Appleが価格帯 - tierを自由に変更できる

定まった価格帯の中からしか選択できないのは、これはこれでそういうものとして仕方ないとしても、問題になるのが、前述の規約3-1のこの箇所です。

Apple により随時アップデートされることがある価格表

規約3-1

いちばんの問題は、これがAppleがいつでも自由に変更できるという点です。
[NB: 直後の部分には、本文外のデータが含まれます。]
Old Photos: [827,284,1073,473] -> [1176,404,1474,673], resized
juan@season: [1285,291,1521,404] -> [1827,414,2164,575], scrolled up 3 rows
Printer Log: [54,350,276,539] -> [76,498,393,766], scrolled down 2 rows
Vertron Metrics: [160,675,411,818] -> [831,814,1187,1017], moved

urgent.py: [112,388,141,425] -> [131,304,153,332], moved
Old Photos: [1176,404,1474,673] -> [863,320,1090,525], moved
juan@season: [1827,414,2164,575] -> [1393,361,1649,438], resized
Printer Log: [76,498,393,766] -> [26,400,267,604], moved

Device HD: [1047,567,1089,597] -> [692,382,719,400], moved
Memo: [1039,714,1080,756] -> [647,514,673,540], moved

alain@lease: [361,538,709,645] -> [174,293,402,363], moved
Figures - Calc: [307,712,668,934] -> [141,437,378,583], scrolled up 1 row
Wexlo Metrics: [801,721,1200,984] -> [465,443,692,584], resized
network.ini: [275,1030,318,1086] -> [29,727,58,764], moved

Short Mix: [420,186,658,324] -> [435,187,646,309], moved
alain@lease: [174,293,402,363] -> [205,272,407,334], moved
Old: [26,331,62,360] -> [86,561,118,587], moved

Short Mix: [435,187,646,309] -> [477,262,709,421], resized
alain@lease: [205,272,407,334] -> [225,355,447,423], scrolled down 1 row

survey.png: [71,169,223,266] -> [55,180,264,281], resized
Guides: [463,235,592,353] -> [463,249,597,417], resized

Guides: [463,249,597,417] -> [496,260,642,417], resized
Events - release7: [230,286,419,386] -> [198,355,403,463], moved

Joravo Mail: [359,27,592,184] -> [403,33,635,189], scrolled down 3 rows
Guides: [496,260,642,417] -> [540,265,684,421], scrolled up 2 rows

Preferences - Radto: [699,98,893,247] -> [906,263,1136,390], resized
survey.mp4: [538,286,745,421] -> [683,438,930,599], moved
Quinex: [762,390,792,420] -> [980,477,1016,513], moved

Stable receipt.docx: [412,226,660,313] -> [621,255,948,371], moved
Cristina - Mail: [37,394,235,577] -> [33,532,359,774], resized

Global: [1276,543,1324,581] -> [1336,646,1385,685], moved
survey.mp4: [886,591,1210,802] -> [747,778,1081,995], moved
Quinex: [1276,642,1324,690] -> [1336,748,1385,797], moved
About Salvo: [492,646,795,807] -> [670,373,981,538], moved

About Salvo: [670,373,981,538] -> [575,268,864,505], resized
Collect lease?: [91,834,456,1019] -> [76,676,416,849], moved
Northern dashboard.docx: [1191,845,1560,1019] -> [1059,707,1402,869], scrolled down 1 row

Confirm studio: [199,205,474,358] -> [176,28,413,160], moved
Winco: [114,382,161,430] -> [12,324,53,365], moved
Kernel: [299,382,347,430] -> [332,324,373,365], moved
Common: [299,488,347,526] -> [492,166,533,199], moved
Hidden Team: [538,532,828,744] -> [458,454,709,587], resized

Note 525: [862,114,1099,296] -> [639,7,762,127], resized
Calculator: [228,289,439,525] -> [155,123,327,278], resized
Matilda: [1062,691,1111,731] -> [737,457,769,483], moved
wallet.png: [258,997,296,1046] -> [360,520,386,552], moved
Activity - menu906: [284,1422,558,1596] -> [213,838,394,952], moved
デベロッパの都合に関係なく、Appleがいつでも価格帯を変えることができます。
実際、今回、9月19日にAppleからの通知があり、10月5日以降にApp Storeの価格帯が変えられたわけです。
  AppおよびApp内課金の税金と価格の変更について (2022/9/19)

果たして、デベロッパの意思に関係なく、アプリストア運営者であるAppleがこういった手法を取ることは問題ないのでしょうか?
次回以降、このAppleのtierをめぐる問題点について、いろいろな角度から検証してみたいと思います。

規約等の日本語訳の開示に関して

以下、話の趣旨とはずれる少し余談ですが。
前半の方で、Apple Developer Program使用許諾契約の別紙2(Schedule2)の日本語訳文が出されたのが、昨年からだったようだと述べました。
日本語訳版が出されるようになったのは(日本語版だけでなく、他の言語版もですが)、前回も少し触れたデジタルプラットフォーム取引透明化法が影響しているのではないか、とも思われます。

そして、この施行規則の第5条に下記の記載があります。

施行規則 第5条

このようにアプリ開発に必要な規約等に関してはアプリストア運営元の言語(Apple,Google共に英語ですが)の提供だけでは不十分で、日本語の翻訳文を提供しなければいけないことが定められています。
そのため、別紙2もこれまで英文のものしか存在しなかったので、日本語文を提供するようになったのではないか、という推測です。